_Problem statement_
After locating the line with "right elbow: (404, 775)", retype it and every later line exactly, stopping at the end of the records.

Images with keypoint coordinates
--------------------------------

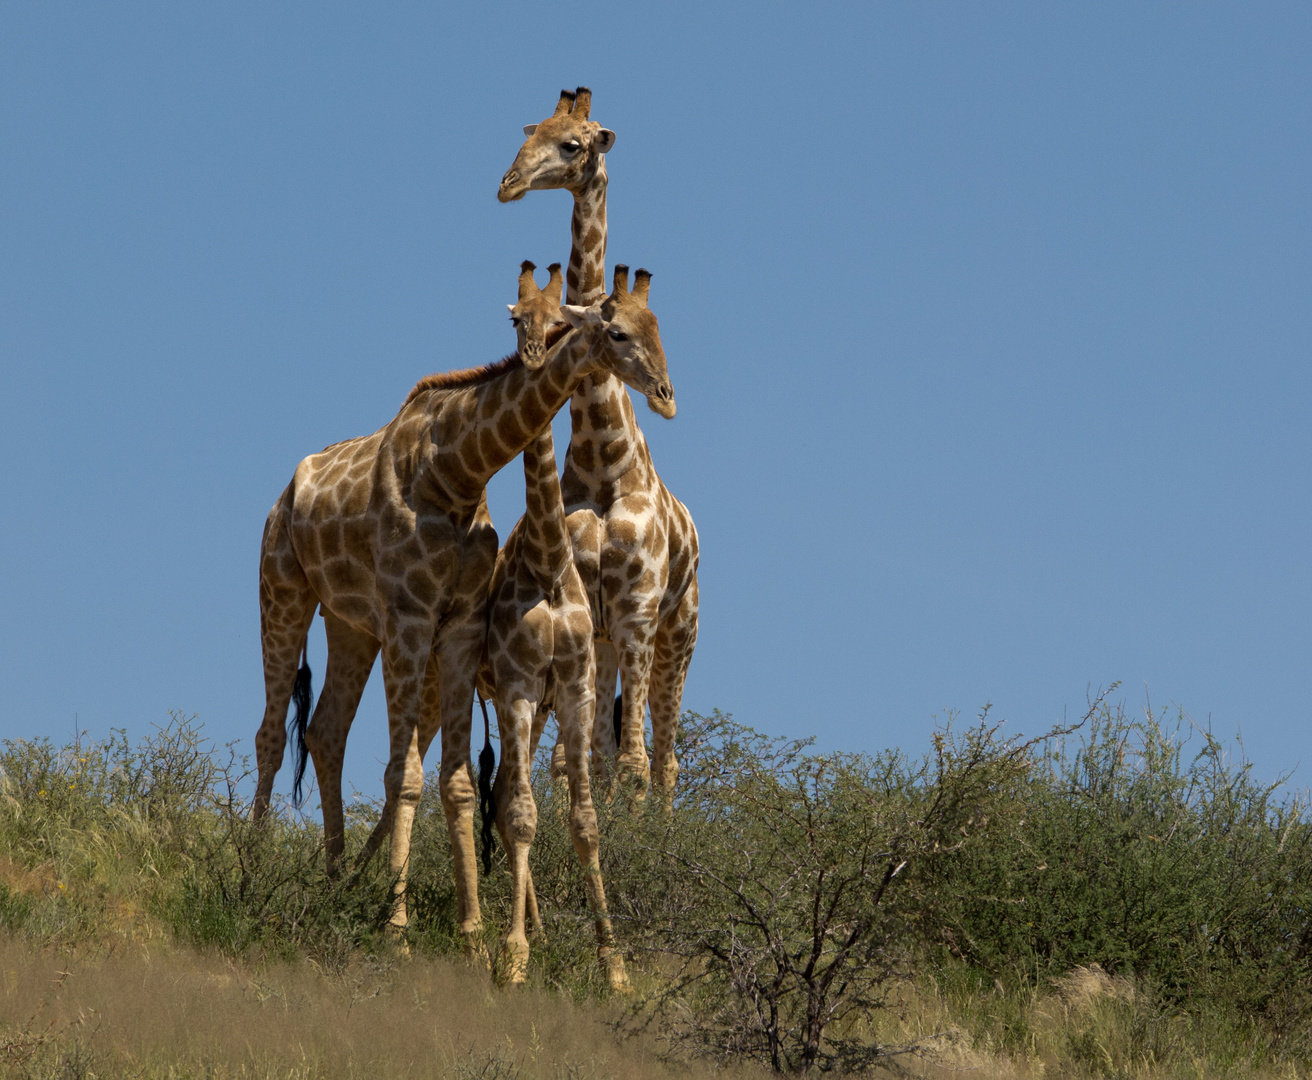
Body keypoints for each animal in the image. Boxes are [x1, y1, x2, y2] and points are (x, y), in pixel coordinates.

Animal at [251, 267, 676, 944]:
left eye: (658, 328)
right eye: (617, 331)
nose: (665, 394)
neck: (456, 469)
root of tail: (287, 492)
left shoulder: (457, 626)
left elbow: (455, 783)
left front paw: (473, 931)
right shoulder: (410, 618)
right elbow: (404, 775)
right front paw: (398, 928)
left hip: (350, 624)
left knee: (324, 732)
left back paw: (333, 880)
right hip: (282, 589)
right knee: (270, 733)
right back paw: (252, 875)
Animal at [498, 86, 703, 792]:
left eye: (573, 144)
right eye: (529, 131)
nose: (507, 184)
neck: (603, 457)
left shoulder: (640, 609)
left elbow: (636, 763)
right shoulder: (592, 609)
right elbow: (574, 758)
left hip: (678, 633)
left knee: (662, 758)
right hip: (612, 639)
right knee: (609, 748)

--------------------------------

_Your solution_
right elbow: (404, 775)
right front paw: (398, 928)
left hip: (350, 624)
left knee: (324, 732)
left back paw: (333, 880)
right hip: (282, 589)
right knee: (270, 733)
right back paw: (252, 875)
Animal at [498, 86, 703, 792]:
left eye: (573, 144)
right eye: (529, 131)
nose: (507, 184)
neck: (603, 457)
left shoulder: (640, 609)
left elbow: (636, 763)
right shoulder: (592, 609)
right elbow: (574, 758)
left hip: (678, 633)
left knee: (662, 758)
right hip: (612, 639)
right knee: (609, 748)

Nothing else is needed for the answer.